駒場キャンパスのシンボル・ゾーンを夢想する(2018-4-6)
駒場東大前駅東口から東大の正門に向かう右側で工事が行われている。6月に完成させる仮設体育館で、キャンパスの北側にある体育館の建て替え工事が2年後に完成の後、2020年4月には解体されるという計画という。
その後どうするかについては、工事の受託を狙う業者などがさまざまな計画を極秘裡に作成しているというものなのだろうか。
工事がはじまる前は、教養学部生の体育の授業でバレーボールに使われる場所であったが、その利用頻度からも、解体後にバレーコートにすることが適当とは考えがたい。
平成 26 年 3 月 27 日に定められた「東京大学キャンパス計画大綱」によると、駒場キャンパスは「地域との交流・連携を意識しつつ、社会に「開かれた大学」の理念を具現する教育・研究の場である」としたうえで「知の広がりと深まりを担う組織相互間の知的協働および社会との多様な交流・連携を通じて、前期課程教育の新たな展開と、多様な人材の育成、研究の深化及び知のネットワークの高度化を図る」としている。
さらに「国際社会を見据えた学問と社会との交流・連携を図るとともに、総合文化研究科の学際性を活かしつつ、数理科学研究科や隣接する駒場Ⅱキャンパスに配置された多様な研究組織との知的交流を通じて、独自性のある学問の展開する場を醸成する。これに対応し、市民教育、民間との共同研究、国際交流等の多様な情報発信の機構を設け、「開かれた大学」の理念を具現する空間を構築する」という。「開かれた大学」の理念を具現する空間がどんなものなのかが議論されていておかしくない。
本郷キャンパスには武田ホール、福武ホール、伊藤ホールといった民間の寄付による建物があり、そんなものが駒場にもあってよいのかもしれないが、「開かれた大学」を具現する空間は、壁のある建物にしないこともひとつの考え方だろう。

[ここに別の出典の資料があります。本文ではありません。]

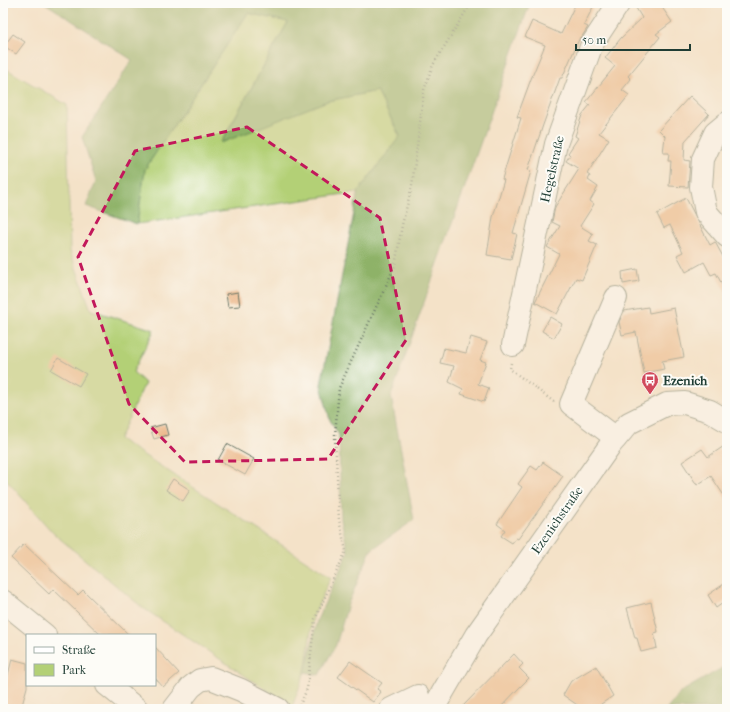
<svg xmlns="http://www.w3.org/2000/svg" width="730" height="712" viewBox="0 0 730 712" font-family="'IM FELL French Canon',serif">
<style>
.green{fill:#b3d076;stroke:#698655}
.forest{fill:#8eb267;stroke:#56784e}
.building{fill:#eab17f}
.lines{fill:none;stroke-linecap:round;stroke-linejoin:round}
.minor-casing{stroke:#6a7768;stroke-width:24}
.path{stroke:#6a7768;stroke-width:2.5;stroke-dasharray:1 3;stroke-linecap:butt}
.minor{stroke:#fff;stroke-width:22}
.marked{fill:none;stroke:#c2185b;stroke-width:3;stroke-dasharray:8 5;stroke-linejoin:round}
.labels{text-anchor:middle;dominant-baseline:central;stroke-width:4;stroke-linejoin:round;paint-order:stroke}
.street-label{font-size:13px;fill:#1f3d34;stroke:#fdfcf7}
.poi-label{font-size:13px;font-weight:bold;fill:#1f3d34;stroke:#fdfcf7;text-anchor:start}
</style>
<rect width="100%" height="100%" fill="#fdfcf7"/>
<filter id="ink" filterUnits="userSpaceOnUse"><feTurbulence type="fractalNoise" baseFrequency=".025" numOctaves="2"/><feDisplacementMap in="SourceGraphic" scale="8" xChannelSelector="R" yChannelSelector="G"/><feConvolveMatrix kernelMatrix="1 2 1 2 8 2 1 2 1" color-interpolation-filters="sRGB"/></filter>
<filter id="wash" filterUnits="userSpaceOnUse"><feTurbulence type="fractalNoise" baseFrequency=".012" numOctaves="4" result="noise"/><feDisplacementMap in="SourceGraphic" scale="16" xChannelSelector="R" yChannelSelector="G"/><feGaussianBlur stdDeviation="0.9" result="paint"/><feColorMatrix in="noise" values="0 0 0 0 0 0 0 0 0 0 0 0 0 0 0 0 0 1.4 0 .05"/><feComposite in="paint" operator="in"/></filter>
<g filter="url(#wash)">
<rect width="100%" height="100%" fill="#f4e2c8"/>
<!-- green -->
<g class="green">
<polygon points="248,13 288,22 221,142 327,101 377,91 400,137 358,192 137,224 145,169"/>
<polygon points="3,67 67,105 70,251 91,310 154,330 133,372 145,383 119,439 331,577 313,617 305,672 292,707 143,608 53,533 3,476"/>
</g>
<!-- forest -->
<g class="forest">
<polygon points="45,3 530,3 391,396 414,520 371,550 348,604 336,645 319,675 305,672 317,620 348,552 341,519 339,435 330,420 321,385 358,192 400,136 377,91 327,101 221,143 288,22 248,13 145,169 137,224 86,206 96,181 82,137 132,60"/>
<polygon points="727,665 727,709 667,709 681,692"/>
</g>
<g id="blocks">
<!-- building -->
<g class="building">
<polygon points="576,3 595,3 584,25 588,27 581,38 580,37 562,78 560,78 543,125 528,170 531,171 513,233 517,234 511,259 487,255 493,217 504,180 502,179 521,118 517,117 531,79 545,45 525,37 532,21 561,34"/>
<polygon points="633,3 659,3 672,22 656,34 660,37 628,76 631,79 622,90 629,95 599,133 609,139 587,174 590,176 588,180 598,187 590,201 594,204 580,226 593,234 589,241 597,245 582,280 576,278 557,314 535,302 559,254 547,247 560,226 552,222 555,207 579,169 566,161 570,155 568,153 578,138 575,136 582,115 590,105 586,102 615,66 605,58 621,38 642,18"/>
<polygon points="13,34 25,42 16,54 4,46"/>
<polygon points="690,96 709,114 685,141 684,160 690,161 688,187 669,186 671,161 668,161 669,153 663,153 665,136 659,130"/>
<polygon points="686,198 710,245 715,242 727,264 727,294 716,273 711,275 704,262 686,272 677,255 683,252 670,225 664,228 657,214"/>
<polygon points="637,269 639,281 623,284 622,272"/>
<polygon points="238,292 240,306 228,307 226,294"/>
<polygon points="648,307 649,313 674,308 684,357 662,361 664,369 644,373 636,332 622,335 619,322 624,311"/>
<polygon points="550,317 562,324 554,338 542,331"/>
<polygon points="471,337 487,342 480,360 486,362 478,384 489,388 484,402 461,394 463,389 449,382 454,366 440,363 444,348 466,353"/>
<polygon points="58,358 86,374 79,386 51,370"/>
<polygon points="165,424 168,435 154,439 150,428"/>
<polygon points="227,444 254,459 245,475 218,460"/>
<polygon points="727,444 727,500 711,476 697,485 682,462 702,449 708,457"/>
<polygon points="543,462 563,476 518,539 516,538 512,543 501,536 505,530 497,524 522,487 518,484 531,466 537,470"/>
<polygon points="173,479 190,490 183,501 166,490"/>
<polygon points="24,544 78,595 83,590 129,635 101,635 53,589 49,594 11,558"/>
<polygon points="727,582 727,600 716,608 708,595"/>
<polygon points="651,602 658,632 654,633 657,648 641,652 637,638 635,638 627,608"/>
<polygon points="155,647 179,673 163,687 155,678"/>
<polygon points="514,654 523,664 519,668 529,678 519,688 499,709 460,709"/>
<polygon points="12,659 27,663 27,687 21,709 3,709 3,695"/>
<polygon points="350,661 382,683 377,689 381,692 373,702 338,677"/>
<polygon points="596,666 613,696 601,704 597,709 583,709 563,695 571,681"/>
</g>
</g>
</g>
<g filter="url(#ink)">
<use href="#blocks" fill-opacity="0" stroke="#6a7768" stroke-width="1"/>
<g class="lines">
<!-- minor casing -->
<g class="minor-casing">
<g id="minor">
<polyline points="727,123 715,133 703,159 701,187 706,212 727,236"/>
<polyline points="513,345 556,144 592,44 619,3"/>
<polyline points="616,438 571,404 616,298"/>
<polyline points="3,601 45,635"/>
<polyline points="107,685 137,709"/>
<polyline points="174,709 191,687 200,680 211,678 241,690 278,709"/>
<polyline points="391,709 418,696"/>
<polyline points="433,709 476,635 611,444 629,423 667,404 685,403 710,411 727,421"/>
</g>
</g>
<!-- path -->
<g class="path">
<polyline points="511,363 510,369 554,402"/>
<polyline points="298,709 307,689 315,619 346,551 339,520 335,435 339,388 395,266 402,225 412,186 424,90 433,65 471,3"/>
</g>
<!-- minor -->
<use href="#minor" class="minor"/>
</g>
</g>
<!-- marked area -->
<path d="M0 0H730V712H0ZM 247,127 L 380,218 L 406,340 L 328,459 L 185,462 L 129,404 L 78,257 L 135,151 Z" fill="#f4e2c8" fill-opacity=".55" fill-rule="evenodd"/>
<path class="marked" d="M 247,127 L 380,218 L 406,340 L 328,459 L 185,462 L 129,404 L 78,257 L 135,151 Z"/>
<!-- icons -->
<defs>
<g id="bus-pin" transform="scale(0.9)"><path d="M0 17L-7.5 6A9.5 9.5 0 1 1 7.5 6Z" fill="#d1495b" stroke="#fdfcf7"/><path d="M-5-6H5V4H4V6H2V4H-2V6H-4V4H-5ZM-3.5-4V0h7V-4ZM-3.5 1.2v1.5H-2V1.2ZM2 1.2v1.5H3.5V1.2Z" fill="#fff"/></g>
</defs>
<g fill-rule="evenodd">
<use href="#bus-pin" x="650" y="380"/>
</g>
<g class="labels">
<!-- street labels -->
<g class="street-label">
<text transform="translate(552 169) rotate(-77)">Hegelstraße</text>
<text transform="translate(557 520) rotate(-55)">Ezenichstraße</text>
</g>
<!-- poi labels -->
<g class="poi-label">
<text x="663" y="380">Ezenich</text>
</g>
</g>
<!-- margin -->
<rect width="730" height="712" fill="none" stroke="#fdfcf7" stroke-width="16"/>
<!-- legend -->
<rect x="26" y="634" width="130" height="52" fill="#fdfcf7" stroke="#a4b0a9"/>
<rect x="34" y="647" width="20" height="6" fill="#ffffff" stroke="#a4b0a9"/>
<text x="62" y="654" font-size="12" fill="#1f3d34">Straße</text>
<rect x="34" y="664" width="20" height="12" fill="#b3d076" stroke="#a4b0a9"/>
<text x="62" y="674" font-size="12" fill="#1f3d34">Park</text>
<!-- scale -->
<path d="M576 44v6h114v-6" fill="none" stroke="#1f3d34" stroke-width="2"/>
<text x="582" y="44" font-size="12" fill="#1f3d34" stroke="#fdfcf7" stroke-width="3" paint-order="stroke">50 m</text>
</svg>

この4月1日には駒場キャンパス内に事務局を置く、東京大学地域未来社会連携研究機構が発足した。「地域の課題解決にかかわる部局が連携し、統合したプラットフォームを構築することで、研究・地域連携・人材育成等で相乗効果を発揮する」のが趣旨という。「開かれた大学」の理念を具現する場なのかもしれない。
仮設体育館の解体後は、そんな「開かれた大学」を見える化するということで、壁のない空間にできないだろうか。屋根も一部だけにして、博物館のように学術的な掲示を誰もが気軽に見ることができる場というアイディアである。駅の待合室のようなイメージと思えばよい。
そんなスペースなら、建築費も維持費も最小限度ですむ。維持管理にはボランティアを活用してもよいだろう。2020年7月のオリンピック・パラリンピックにも間に合う。